The truth is that the Raiders have been able to attract a fan base in Los Angeles that very few franchises have been able to attract in general. As mentioned in the same LA Times article, “‘It’s a culture thing around here, and it’s been that way for a while,’ said Tony, 55. ‘It’s an inner-city culture, black, Latino, everyone following the mystique of an underdog team, something many people in all parts of Los Angeles can relate to.’” It’s obvious that Los Angeles still has the fan base to support the team, even after all these years after returning to Oakland. And with the Raiders rumored to move to Las Vegas, or even San Diego, it leads to the question of why did the NFL not think this through at all? Out of all three former LA teams, they chose the two that nobody in the city actually cares about. The Raiders are young, exciting, and unlike the Chargers and Rams, they don’t suck.
All this talk about which teams should and shouldn’t be in LA leads to another question: does Los Angeles even care about football? In a poll taken by SurveyUSA, only 37% mentioned that an NFL team coming to LA was “very important” to them. The USC Trojans have been the go to team for almost 20 years and that may be a difficult mold to break for the Rams’ and Chargers’ ownership groups. While of course this number could change in the future, how big are you going to be able to grow two mediocre teams' fan bases while already being in a city that supports other teams?

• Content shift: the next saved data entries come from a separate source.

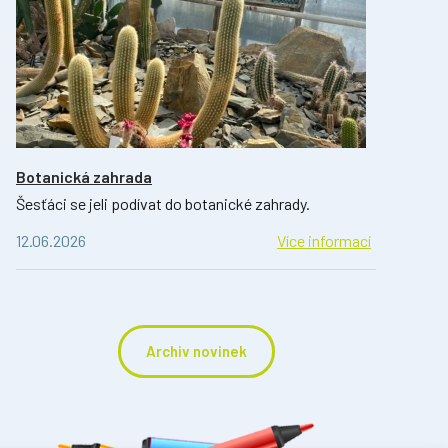
Botanická zahrada
Šesťáci se jeli podívat do botanické zahrady.
12.06.2026
Více informací
Archiv novinek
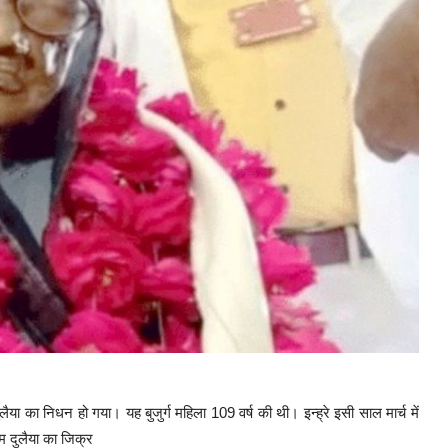
ा का निधन हो गया। यह बुजुर्ग महिला 109 वर्ष की थी। इन्ह्रे इसी साल मार्च में
म दुलैया का जिक्र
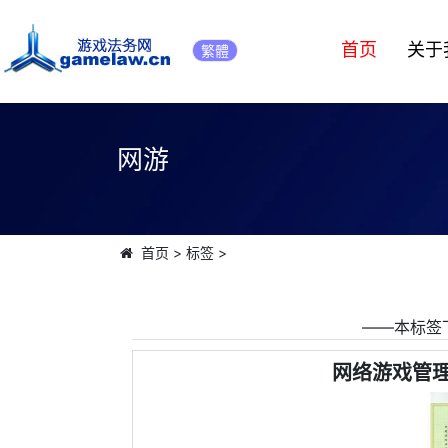
首页
关于
繁體
网游
首页
>
标签
>
――本标签
网络游戏管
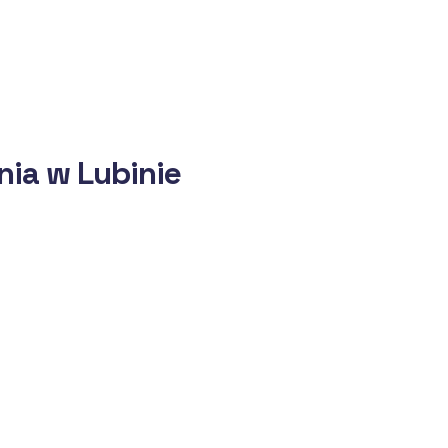
ia w Lubinie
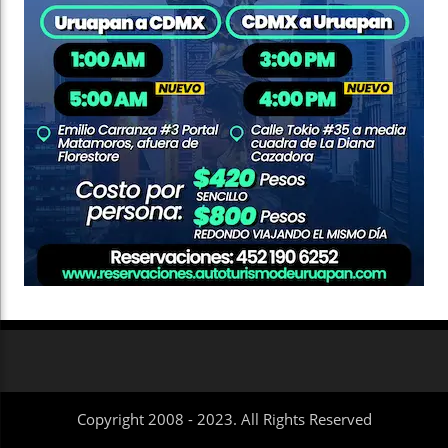
Copyright 2008 - 2023. All Rights Reserved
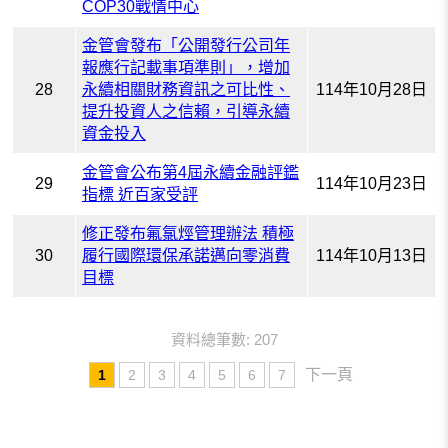
COP30戰情中心
金管會發布「公開發行公司年
報應行記載事項準則」，增加
28
永續相關財務資訊之可比性、
114年10月28日
提升投資人之信賴，引導永續
資金投入
金管會公布第4屆永續金融評鑑
29
114年10月23日
指標 近百家受評
修正發布氟氯烴管理辦法 積極
30
履行國際環保承諾邁向零消費
114年10月13日
目標
資料總筆數: 207
下一頁
1
2
3
4
5
6
7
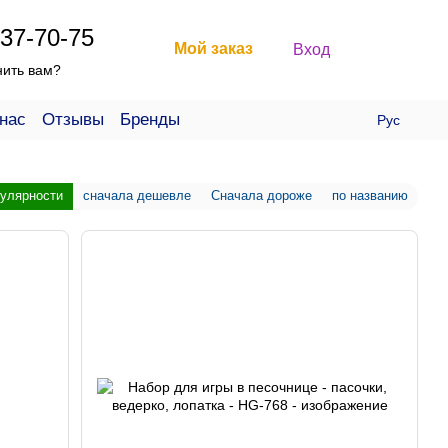
37-70-75
Мой заказ
Вход
нить вам?
нас
Отзывы
Бренды
Рус
пулярности
сначала дешевле
Сначала дороже
по названию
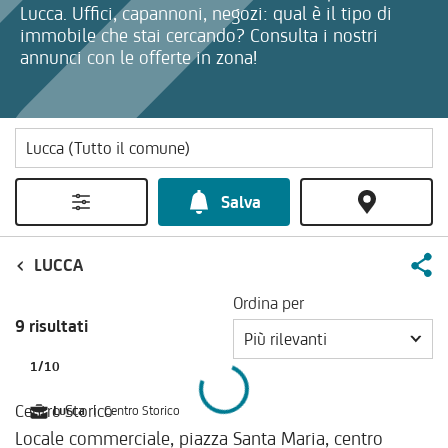
Lucca. Uffici, capannoni, negozi: qual è il tipo di
immobile che stai cercando? Consulta i nostri
annunci con le offerte in zona!
Salva
LUCCA
Ordina per
9 risultati
Più rilevanti
1
/
10
Centro Storico
Lucca
|
Centro Storico
Locale commerciale, piazza Santa Maria, centro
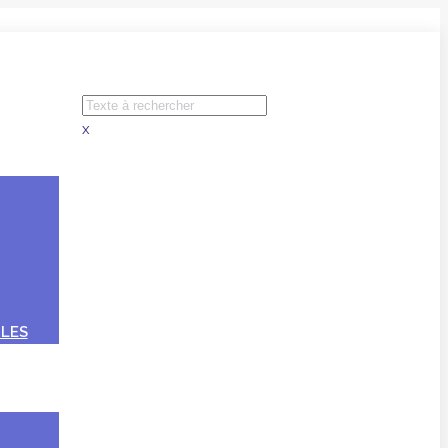
x
LES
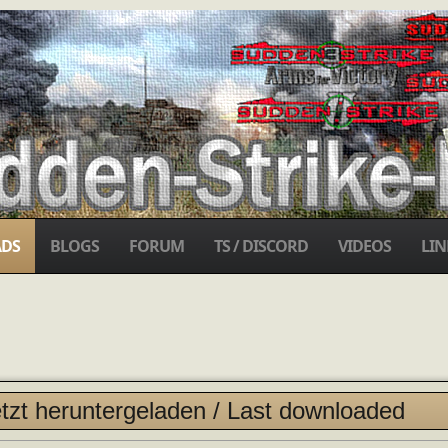
DS
BLOGS
FORUM
TS / DISCORD
VIDEOS
LIN
tzt heruntergeladen / Last downloaded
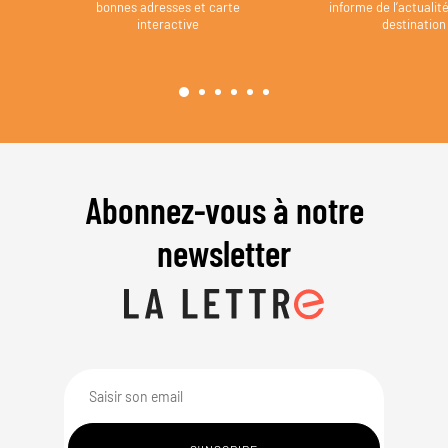
bonnes adresses et carte
informe de l’actualit
interactive
destination
Abonnez-vous à notre
newsletter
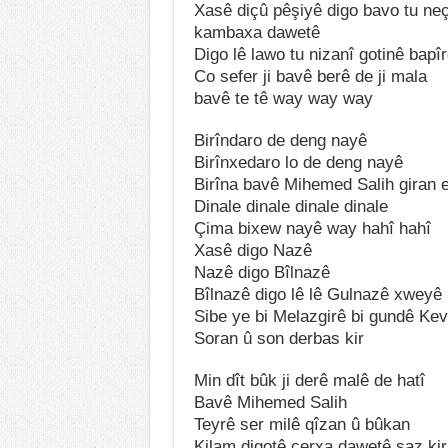
Xasê diçû pêşiyê digo bavo tu ne
kambaxa dawetê
Digo lê lawo tu nizanî gotinê bapî
Co sefer ji bavê berê de ji mala
bavê te tê way way way
Birîndaro de deng nayê
Birînxedaro lo de deng nayê
Birîna bavê Mihemed Salih giran 
Dinale dinale dinale dinale
Çima bixew nayê way hahî hahî
Xasê digo Nazê
Nazê digo Bîlnazê
Bîlnazê digo lê lê Gulnazê xweyê
Sibe ye bi Melazgirê bi gundê Kev
Soran û son derbas kir
Min dît bûk ji derê malê de hatî
Bavê Mihemed Salih
Teyrê ser milê qîzan û bûkan
Kilam digotê çerxa dawetê saz kir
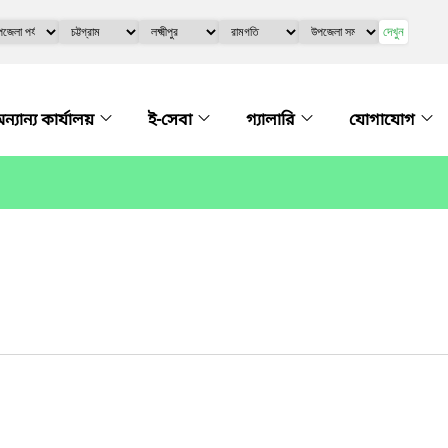
দেখুন
ন্যান্য কার্যালয়
ই-সেবা
গ্যালারি
যোগাযোগ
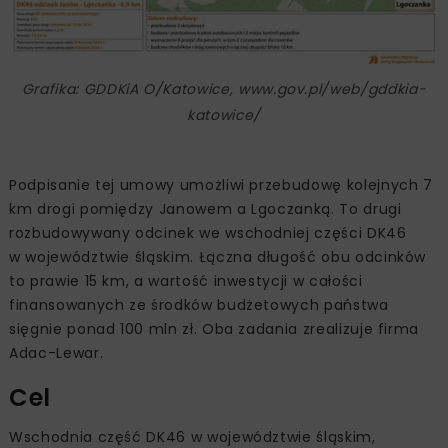
Grafika: GDDKiA O/Katowice, www.gov.pl/web/gddkia-
katowice/
Podpisanie tej umowy umożliwi przebudowę kolejnych 7
km drogi pomiędzy Janowem a Lgoczanką. To drugi
rozbudowywany odcinek we wschodniej części DK46
w województwie śląskim. Łączna długość obu odcinków
to prawie 15 km, a wartość inwestycji w całości
finansowanych ze środków budżetowych państwa
sięgnie ponad 100 mln zł. Oba zadania zrealizuje firma
Adac-Lewar.
Cel
Wschodnia część DK46 w województwie śląskim,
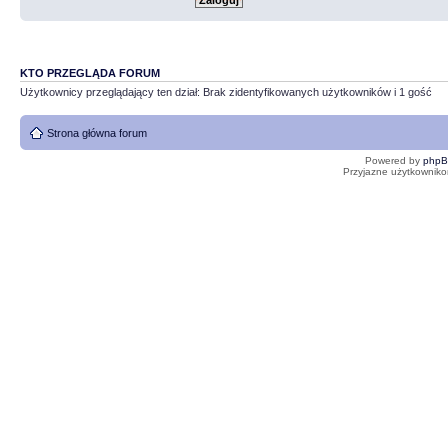
KTO PRZEGLĄDA FORUM
Użytkownicy przeglądający ten dział: Brak zidentyfikowanych użytkowników i 1 gość
Strona główna forum
Powered by
php
Przyjazne użytkowniko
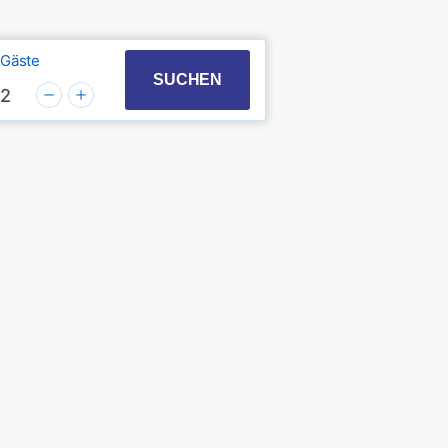
Gäste
t with the calendar and select a date. Press the quest
 to interact with the calendar and select a date. Pres
SUCHEN
2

So why is Los Angeles, a city that shows no interest in even one NFL team, getting a second one? Meanwhile two markets that loved their teams in St. Louis and San Diego are losing theirs? Is it because it is more profitable for a team to be in LA? Or is it because another NFL owner blackmailed a team into relocation? For a league that often says “Football is Family,” it is shocking how often they fail to live up to that motto. Whether it’s the Oilers, Browns, and Colts moving in the 90’s, or the Los Angeles situation now, time and time again the NFL has gone on to show us that they don’t care about their fans, or better yet their players; they care about filling their pockets. As best said by the LA Times following the announcement of the Chargers' “homecoming”: "We Don't Want You."